Reproduce the text read from each of the records below, line for line and unchanged, and leave the pictures out of your answer.

**RECORDS SUPPLIED:**

★ ★ ★ ★

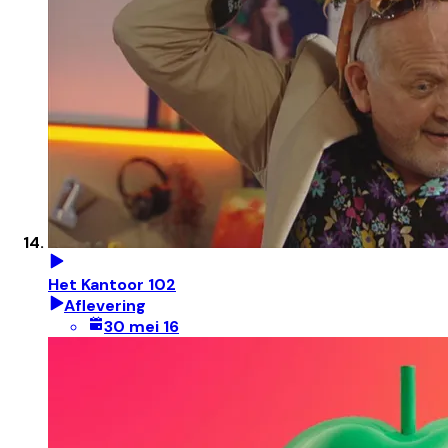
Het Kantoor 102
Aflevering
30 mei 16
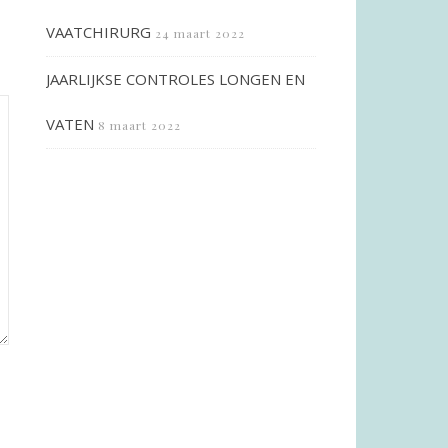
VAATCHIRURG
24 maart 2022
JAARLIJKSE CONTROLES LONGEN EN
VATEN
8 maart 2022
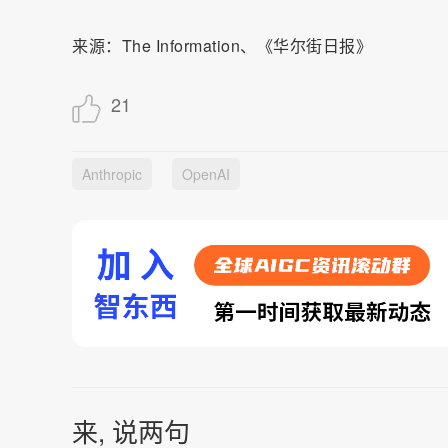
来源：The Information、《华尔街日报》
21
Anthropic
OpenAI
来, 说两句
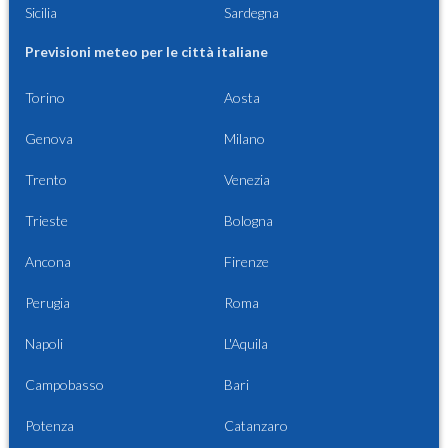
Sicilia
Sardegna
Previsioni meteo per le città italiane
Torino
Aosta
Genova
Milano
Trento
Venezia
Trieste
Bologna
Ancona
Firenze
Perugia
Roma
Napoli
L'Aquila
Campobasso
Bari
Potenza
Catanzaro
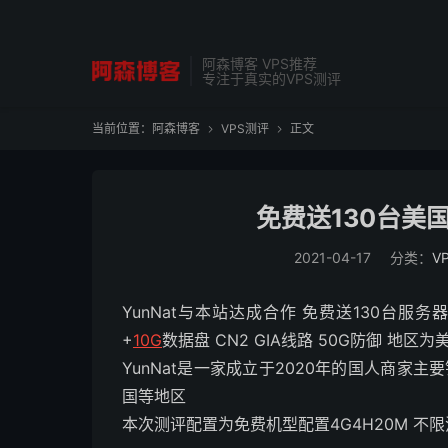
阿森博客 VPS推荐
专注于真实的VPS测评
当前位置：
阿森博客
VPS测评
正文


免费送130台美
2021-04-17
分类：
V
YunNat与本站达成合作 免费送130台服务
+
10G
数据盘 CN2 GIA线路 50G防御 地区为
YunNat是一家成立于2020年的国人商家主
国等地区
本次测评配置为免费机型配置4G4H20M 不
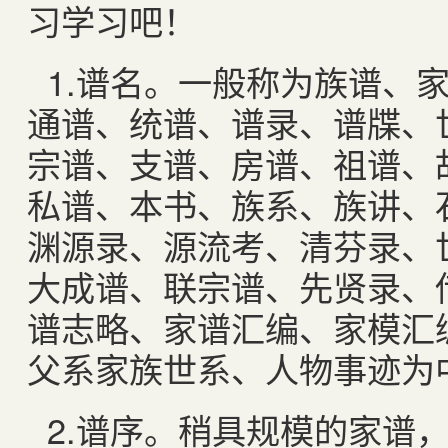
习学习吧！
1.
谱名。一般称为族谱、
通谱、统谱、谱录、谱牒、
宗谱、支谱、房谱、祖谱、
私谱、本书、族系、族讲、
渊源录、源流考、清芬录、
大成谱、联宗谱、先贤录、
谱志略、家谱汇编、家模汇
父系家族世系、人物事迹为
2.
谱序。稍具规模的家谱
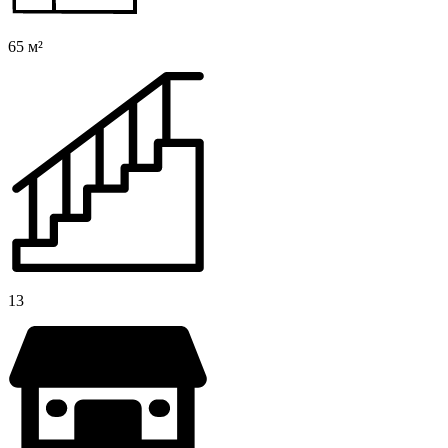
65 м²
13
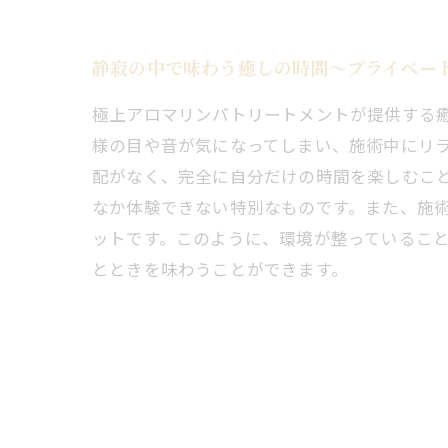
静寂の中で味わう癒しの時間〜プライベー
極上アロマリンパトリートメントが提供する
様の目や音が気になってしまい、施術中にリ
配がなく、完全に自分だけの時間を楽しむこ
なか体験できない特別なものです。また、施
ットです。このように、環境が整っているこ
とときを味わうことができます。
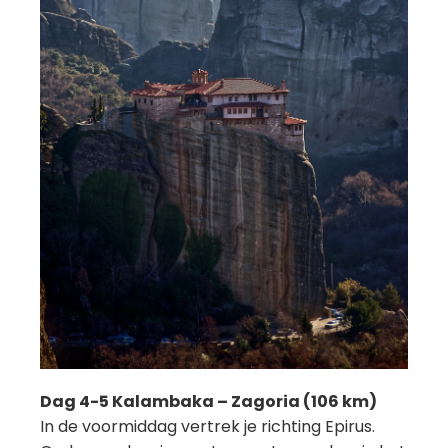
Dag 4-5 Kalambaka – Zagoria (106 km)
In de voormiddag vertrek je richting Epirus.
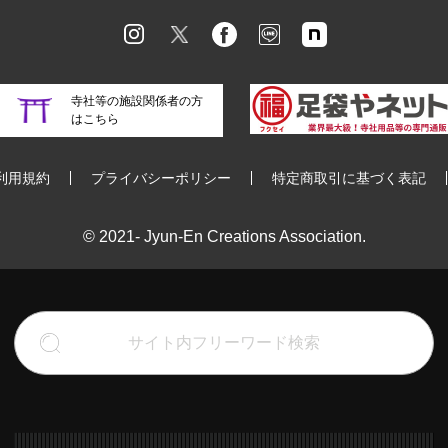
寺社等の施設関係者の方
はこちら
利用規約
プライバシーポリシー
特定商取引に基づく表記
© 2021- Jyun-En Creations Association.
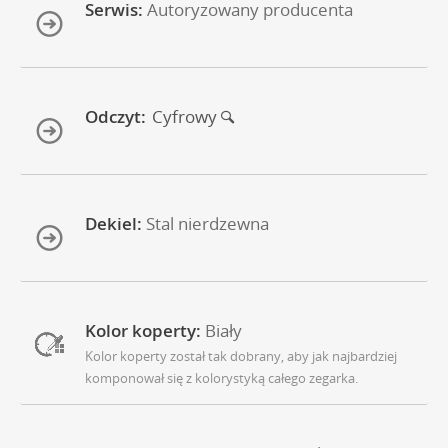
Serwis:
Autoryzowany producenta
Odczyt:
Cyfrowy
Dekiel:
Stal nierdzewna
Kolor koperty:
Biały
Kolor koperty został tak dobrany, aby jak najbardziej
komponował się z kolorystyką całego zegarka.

★ ★ ★ ★

**ANSWER SPACE:**
Het Kantoor 102
Aflevering
30 mei 16
VAATCHIRURG
24 maart 2022
JAARLIJKSE CONTROLES LONGEN EN
VATEN
8 maart 2022
来源：The Information、《华尔街日报》
21
Anthropic
OpenAI
来, 说两句
Sicilia
Sardegna
Previsioni meteo per le città italiane
Torino
Aosta
Genova
Milano
Trento
Venezia
Trieste
Bologna
Ancona
Firenze
Perugia
Roma
Napoli
L'Aquila
Campobasso
Bari
Potenza
Catanzaro
阿森博客 VPS推荐
专注于真实的VPS测评
当前位置：
阿森博客
VPS测评
正文


免费送130台美
2021-04-17
分类：
V
YunNat与本站达成合作 免费送130台服务
+
10G
数据盘 CN2 GIA线路 50G防御 地区为
YunNat是一家成立于2020年的国人商家主
国等地区
本次测评配置为免费机型配置4G4H20M 不
习学习吧！
1.
谱名。一般称为族谱、
通谱、统谱、谱录、谱牒、
宗谱、支谱、房谱、祖谱、
私谱、本书、族系、族讲、
渊源录、源流考、清芬录、
大成谱、联宗谱、先贤录、
谱志略、家谱汇编、家模汇
父系家族世系、人物事迹为
2.
谱序。稍具规模的家谱
65 м²
13
静寂の中で味わう癒しの時間〜プライベー
極上アロマリンパトリートメントが提供する
様の目や音が気になってしまい、施術中にリ
配がなく、完全に自分だけの時間を楽しむこ
なか体験できない特別なものです。また、施
ットです。このように、環境が整っているこ
とときを味わうことができます。
Dag 4-5 Kalambaka – Zagoria (106 km)
In de voormiddag vertrek je richting Epirus.
寺社等の施設関係者の方
はこちら
利用規約
プライバシーポリシー
特定商取引に基づく表記
© 2021- Jyun-En Creations Association.
Serwis:
Autoryzowany producenta
Odczyt:
Cyfrowy
Dekiel:
Stal nierdzewna
Kolor koperty:
Biały
Kolor koperty został tak dobrany, aby jak najbardziej
komponował się z kolorystyką całego zegarka.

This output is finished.